* WHAT YOU HAVE TO DO: Could you write out every record below exactly, leaving out any pictures?

* MATERIALS PROVIDED:
# # # # # # #

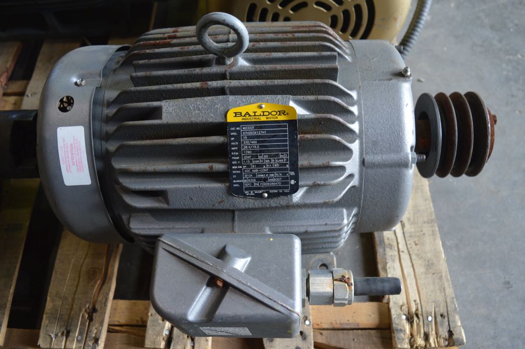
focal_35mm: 30
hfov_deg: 62.0
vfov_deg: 43.5
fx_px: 437
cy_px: 174
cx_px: 262
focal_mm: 20
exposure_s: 1/80
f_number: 4.5
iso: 400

# # # # # # #

* SOLUTION:
focal_35mm: 30
hfov_deg: 62.0
vfov_deg: 43.5
fx_px: 437
cy_px: 174
cx_px: 262
focal_mm: 20
exposure_s: 1/80
f_number: 4.5
iso: 400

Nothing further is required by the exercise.